Prompt
If a line of the data below contains the string "elbow", count it, then state the total alone.

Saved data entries
►

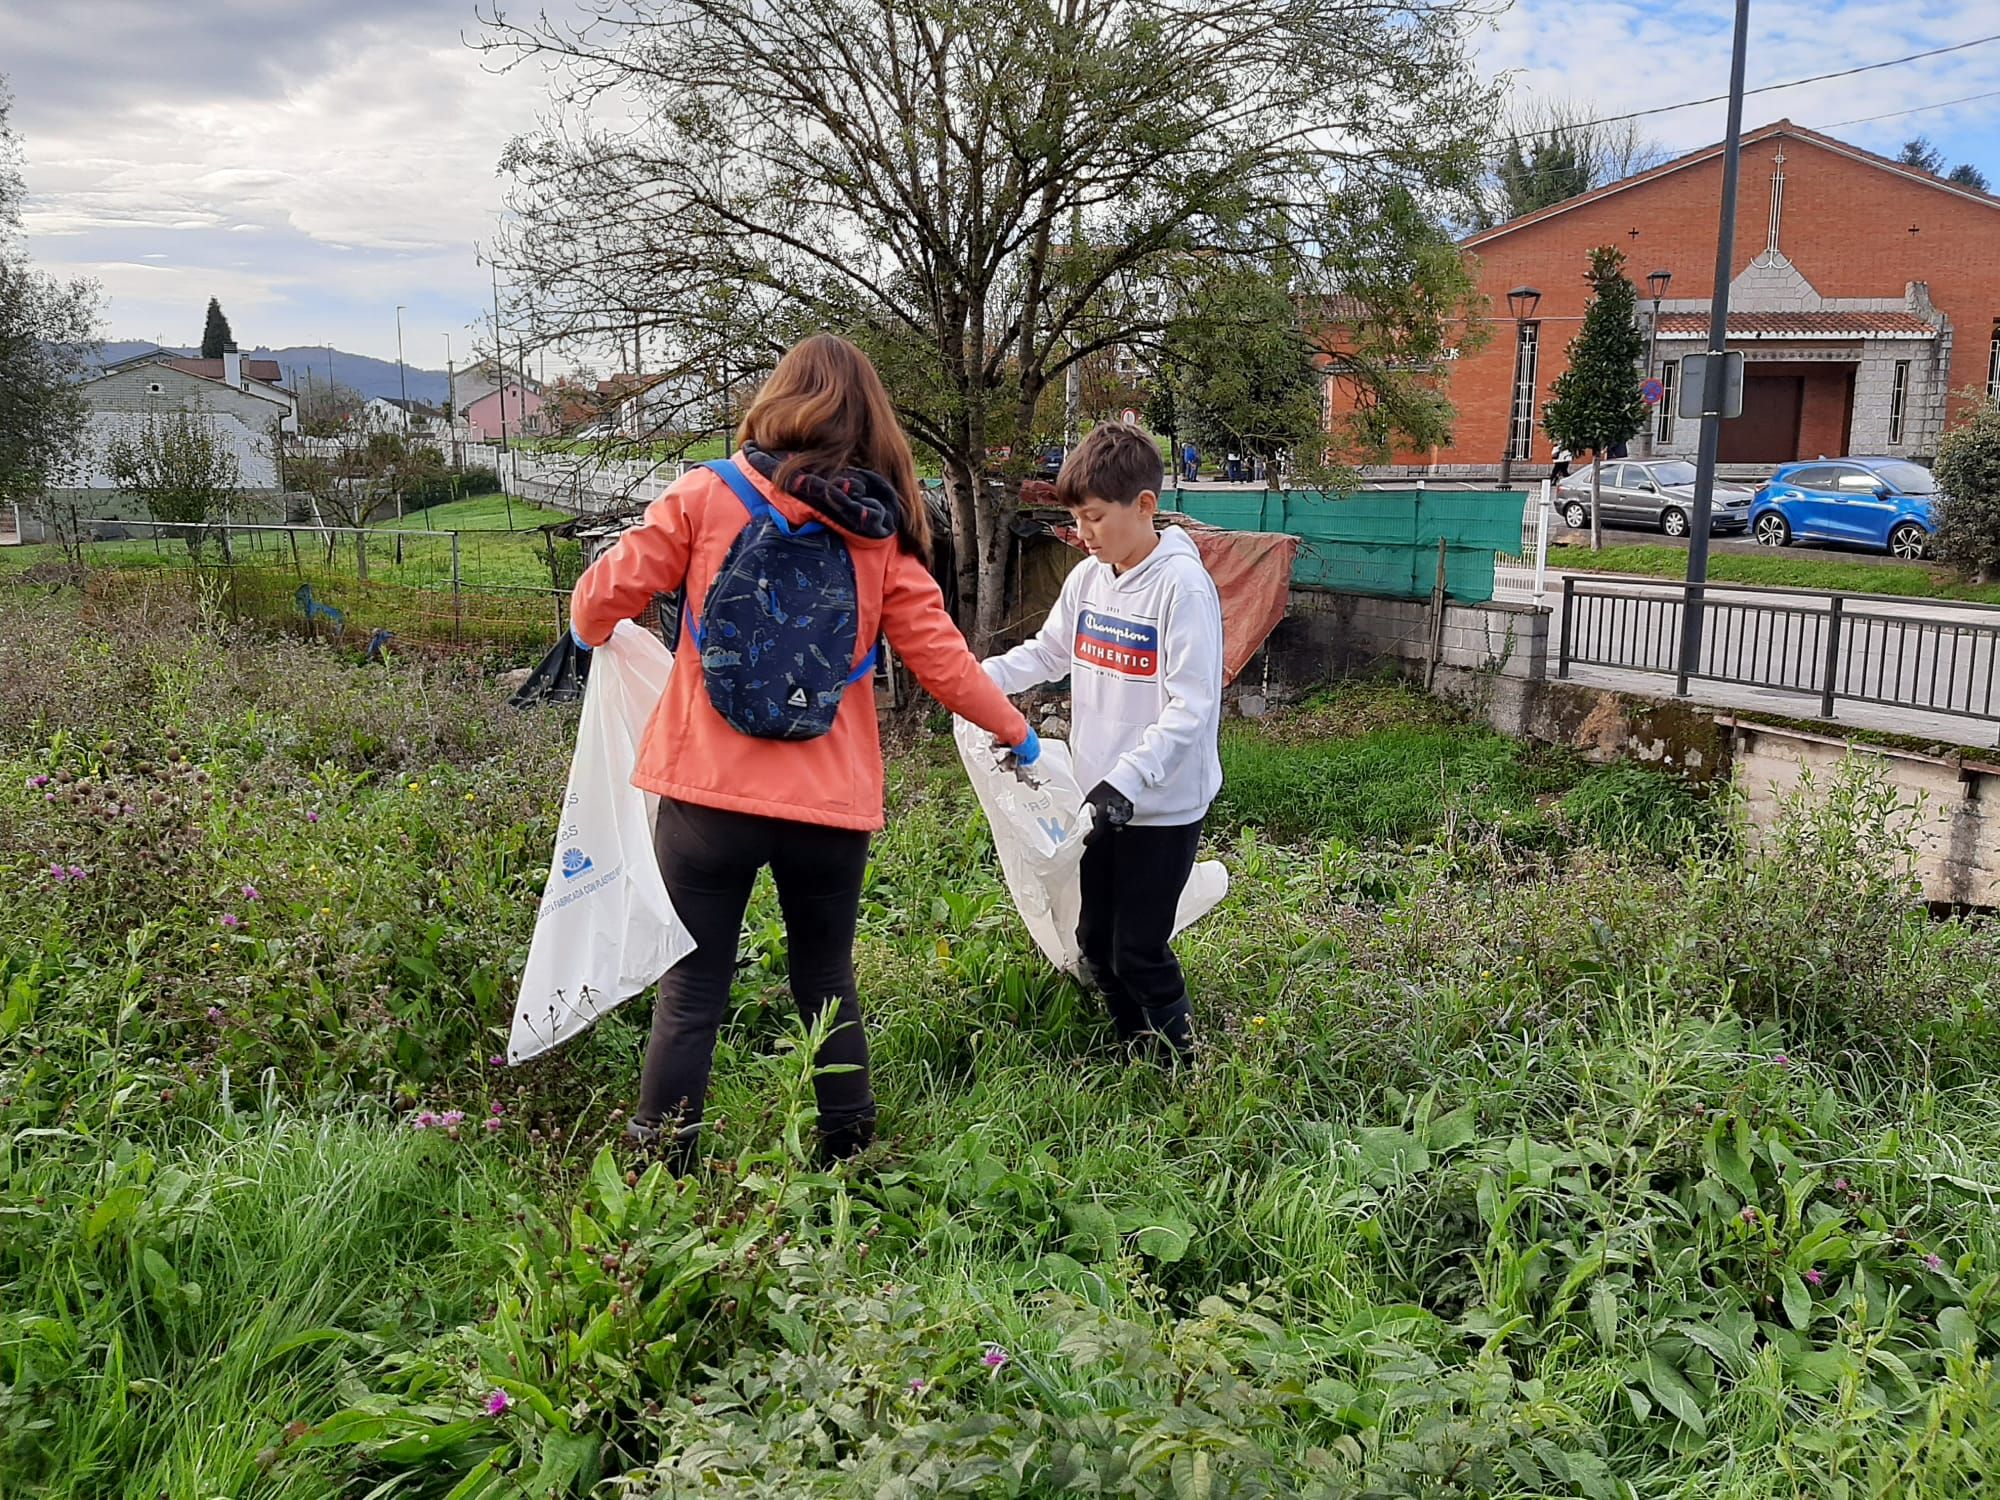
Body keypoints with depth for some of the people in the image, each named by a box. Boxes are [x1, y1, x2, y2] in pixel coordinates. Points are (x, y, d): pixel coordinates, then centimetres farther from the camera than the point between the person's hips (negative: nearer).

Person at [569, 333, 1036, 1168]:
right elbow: (941, 658, 0)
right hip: (831, 805, 2)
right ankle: (847, 1157, 28)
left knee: (691, 992, 7)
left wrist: (591, 628, 23)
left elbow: (606, 594, -1)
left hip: (708, 793, -1)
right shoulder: (883, 534, 1)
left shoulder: (708, 497, -2)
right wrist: (1017, 734, 16)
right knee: (828, 983, 19)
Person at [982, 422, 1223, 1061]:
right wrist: (978, 676, -2)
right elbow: (1048, 652, 16)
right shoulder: (1087, 578, 4)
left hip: (1164, 805, -8)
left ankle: (1181, 1068, 19)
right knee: (1095, 941, 16)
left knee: (1139, 951, -1)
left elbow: (1192, 708, -22)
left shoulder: (1182, 585, -18)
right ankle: (1135, 1053, 34)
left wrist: (1127, 779, -29)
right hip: (1101, 796, 8)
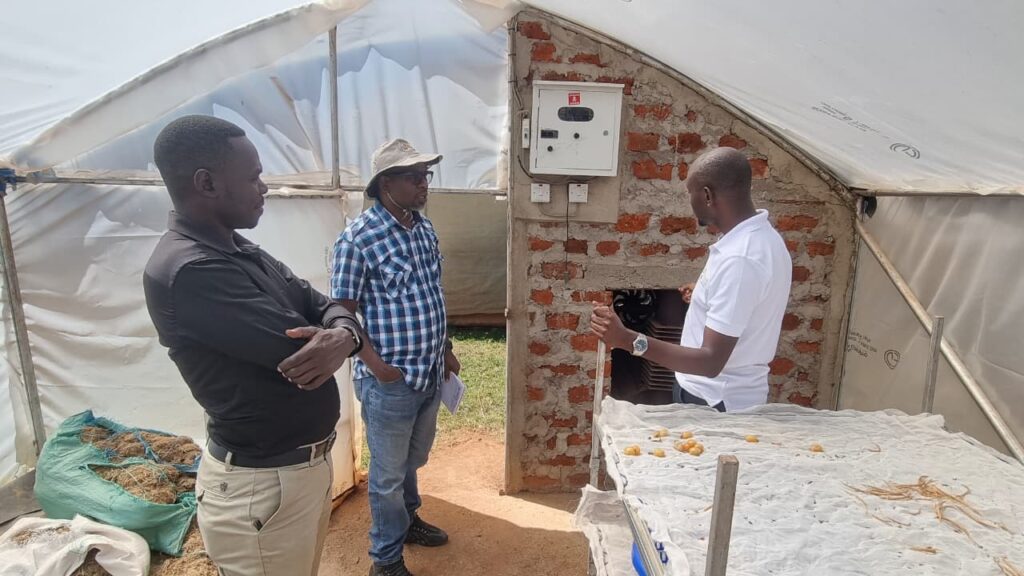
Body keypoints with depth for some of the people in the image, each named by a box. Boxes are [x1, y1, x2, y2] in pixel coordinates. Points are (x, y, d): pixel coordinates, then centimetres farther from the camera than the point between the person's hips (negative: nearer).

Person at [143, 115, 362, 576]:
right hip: (263, 485, -9)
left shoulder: (240, 251, 6)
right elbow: (296, 352, -29)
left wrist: (342, 336, -21)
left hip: (307, 463, 9)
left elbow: (325, 306, 3)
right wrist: (323, 336, -5)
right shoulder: (189, 271, -25)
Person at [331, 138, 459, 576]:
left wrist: (446, 351, 15)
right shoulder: (358, 237, -18)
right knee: (389, 473, 13)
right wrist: (377, 367, -21)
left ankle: (407, 519, 52)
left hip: (430, 374, 7)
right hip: (390, 383, -7)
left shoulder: (424, 227, 4)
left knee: (413, 460, 27)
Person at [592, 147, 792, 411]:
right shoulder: (763, 237, 2)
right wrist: (707, 299, 31)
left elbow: (711, 362, -32)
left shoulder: (738, 258, -29)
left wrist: (628, 340, -40)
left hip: (713, 404, -9)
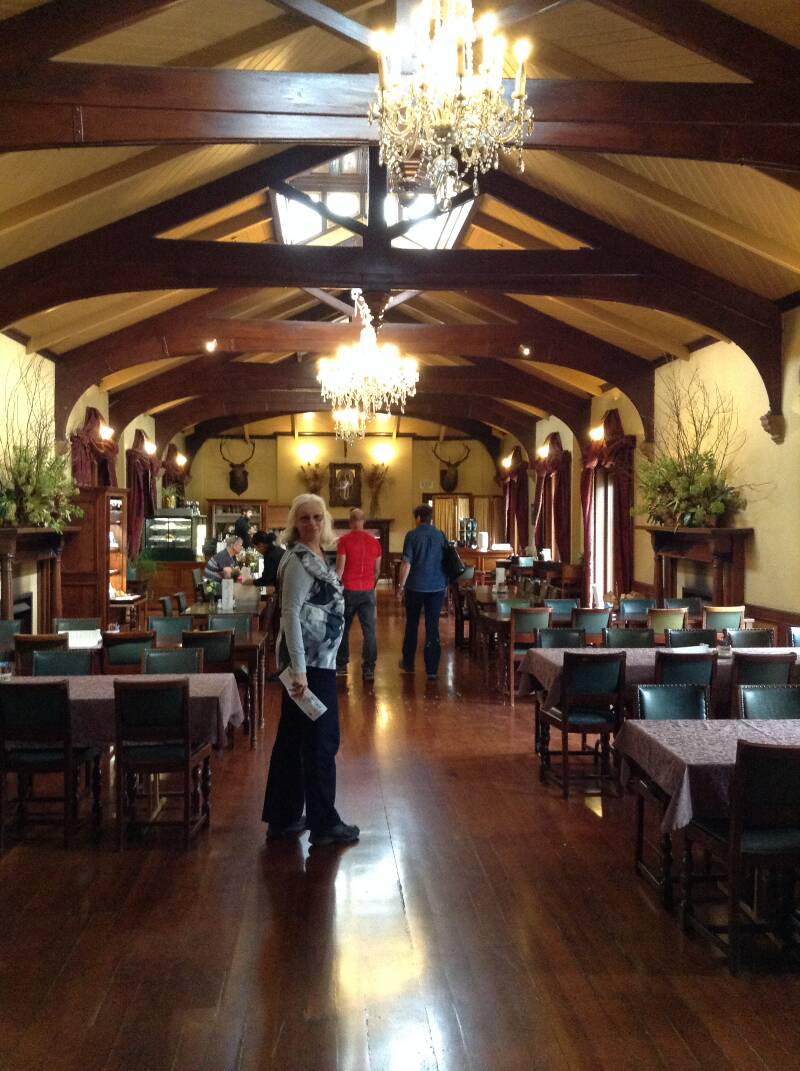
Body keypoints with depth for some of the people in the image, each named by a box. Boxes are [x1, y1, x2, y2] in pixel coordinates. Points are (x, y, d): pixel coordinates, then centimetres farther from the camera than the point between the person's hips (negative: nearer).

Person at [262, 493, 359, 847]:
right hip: (310, 662, -9)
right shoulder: (299, 560, -15)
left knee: (292, 739, 14)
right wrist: (299, 670, -26)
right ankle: (323, 823, 12)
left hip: (315, 659, 9)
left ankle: (282, 818, 24)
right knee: (321, 741, 1)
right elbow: (291, 614, -22)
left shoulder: (314, 556, 12)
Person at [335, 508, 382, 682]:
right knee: (369, 631, 1)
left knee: (343, 629, 14)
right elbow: (377, 570, 9)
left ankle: (341, 664, 22)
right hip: (368, 592, 2)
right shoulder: (374, 542, 3)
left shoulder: (344, 540, -7)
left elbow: (340, 568, -10)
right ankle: (369, 669, -2)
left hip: (348, 590, -2)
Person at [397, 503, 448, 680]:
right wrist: (445, 584, 20)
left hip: (416, 586, -2)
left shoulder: (412, 535, -8)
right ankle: (432, 669, 2)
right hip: (437, 587, 2)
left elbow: (406, 563, -11)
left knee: (412, 625, 14)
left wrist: (401, 585, -2)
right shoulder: (440, 536, 2)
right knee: (433, 627, 4)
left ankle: (408, 664, 25)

◄

Answer to this problem
11